Although OHA was able to help Na Pua Noeau, the Native Hawaiian Legal Corporation, and Alu Like, Inc. boost their budgets, several of our most important bills ended up dying. For example, ever since 2001, we’ve tried unsuccessfully to pass legislation that would reestablish the continued funding of OHA from ceded land revenues. The Legislature needs to define, once and for all, the revenue stream from public trust lands that is to be given to OHA for the benefit of Hawaiians.

We must also do something to save our Kuleana Lands. For the past two years, I have submitted bills that would exempt Kuleana lands from real property taxes if the land has been continuously occupied by the descendants of the original titleholder. I am determined to give struggling Hawaiian families living on kuleana lands the tax relief they desperately need to hold on to their homes and legacy.


I brought up two concerns when Goldman Sachs and Frank Russell were hired to serve as OHA’s two financial managers on January 16, 2003. First, I felt that their fees were too high. Secondly, I argued that we should hire an independent consultant to make sure they were doing their jobs. Unfortunately, OHA’s leadership at the time didn’t agree with me and the contracts were approved. I finally got some vindication when State Auditor Marion Higa came out with her April 2005 audit of OHA and found that our money managers’ fees were too high and that we should have hired an independent consultant to help us evaluate them (which still has not occurred).
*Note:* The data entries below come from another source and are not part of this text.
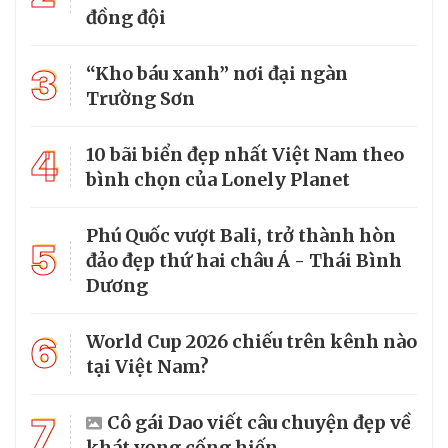
đồng đội
3
“Kho báu xanh” nơi đại ngàn
Trường Sơn
4
10 bãi biển đẹp nhất Việt Nam theo
bình chọn của Lonely Planet
Phú Quốc vượt Bali, trở thành hòn
5
đảo đẹp thứ hai châu Á - Thái Bình
Dương
6
World Cup 2026 chiếu trên kênh nào
tại Việt Nam?
7
Cô gái Dao viết câu chuyện đẹp về
khát vọng cống hiến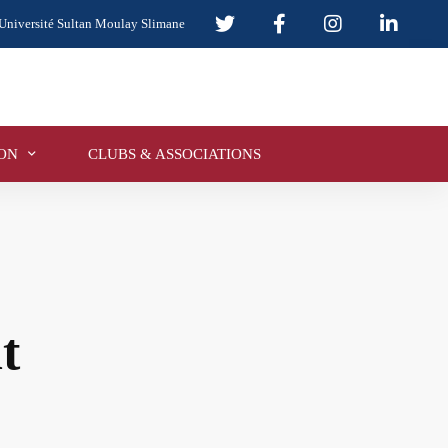
Université Sultan Moulay Slimane
ON
CLUBS & ASSOCIATIONS
t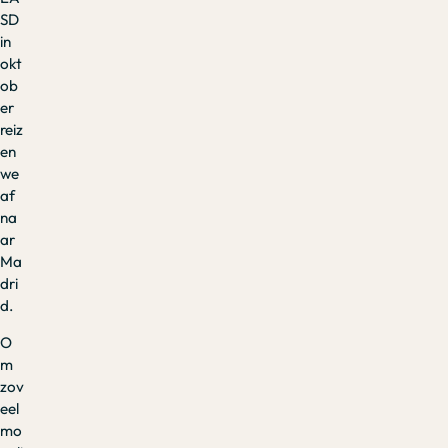
SD
in
okt
ob
er
reiz
en
we
af
na
ar
Ma
dri
d.
O
m
zov
eel
mo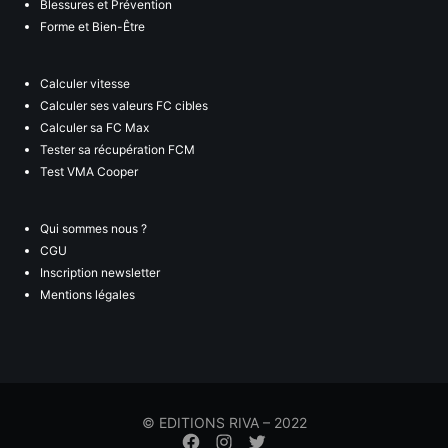
Blessures et Prévention
Forme et Bien-Être
Calculer vitesse
Calculer ses valeurs FC cibles
Calculer sa FC Max
Tester sa récupération FCM
Test VMA Cooper
Qui sommes nous ?
CGU
Inscription newsletter
Mentions légales
© EDITIONS RIVA – 2022
Élément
For years now, I have been calling for OHA to create a Land Division to be headed by a “Land Konohiki,” an expert specializing in land acquisition, management, and investment and ceded land claims. The Land Konohiki would be able to quickly consider private lands for acquisition. The Administration is now beginning to look at addressing this concern.

Also, back in April, I strongly opposed a proposal to establish two censors to control what trustees could print in their Ka Wai Ola columns. Thankfully, this threat to free-speech was quickly dropped after I brought up my concerns in an editorial to the Honolulu Advertiser and in my Ka Wai Ola Column. While the Chairman has publicly stated that there was no attempt to implement the censors, I have a copy of the written recommendation that was given to the trustees.


We made some progress in the Arakaki Lawsuit. The 9th U.S. Circuit Court of Appeals’ denied the Arakaki plaintiffs any standing regarding the Department of Hawaiian Home Lands and ceded land revenues. That just leaves OHA’s matching funds from the state, which I feel is pretty ridiculous since we are a state agency.

I was most disappointed by the October lawsuit filed by Virgil Day, Mel Hoomanawanui, Josiah Hoohuli, Patrick Kahawaiolaa, and Samuel Kealoha, Jr. against OHA. They want OHA to stop serving Hawaiians with less than 50% blood through programs such as Na Pua No’eau and the Native Hawaiian Legal Corporation. They also want us to stop supporting the Akaka bill. When will we learn that a people divided cannot stand? The only people that will gain from our bickering are those who do not want to see Hawaiians prosper in their own homeland.


We learned in late July that the previously unheard of Grassroot Institute of Hawai’i, led by Richard Rowland, had joined Thurston Twigg-Smith and H. William Burgess in opposing the Akaka bill. These people fed Congress false and misleading information in an effort to confuse the issue. They say that they are fighting for equality, but I believe they are really motivated by racism.

Urgent matters, such as Hurricane Katrina, ended up postponing the Akaka Bill. As of this writing, OHA is planning to lobby the Senate in the week before Thanksgiving. I believe it will be our last chance to get the bill passed this year.


On a positive note, I was very pleased that on June 23, 2005, the Board of Trustees approved a grant of $300,000 to help fund the Kupuna Continuing Care Assurance Program which will be administered by Lunalilo Home over the next two years. The program is designed to help make residential care, respite care, adult day care, and outreach nutritional services more affordable for Native Hawaiian kupuna.

Your prayers and guidance, for those of us in hardship in 2006, will help to make our journey successful. May the Lord bless and keep you all safe this holiday season. Aloha pumehana.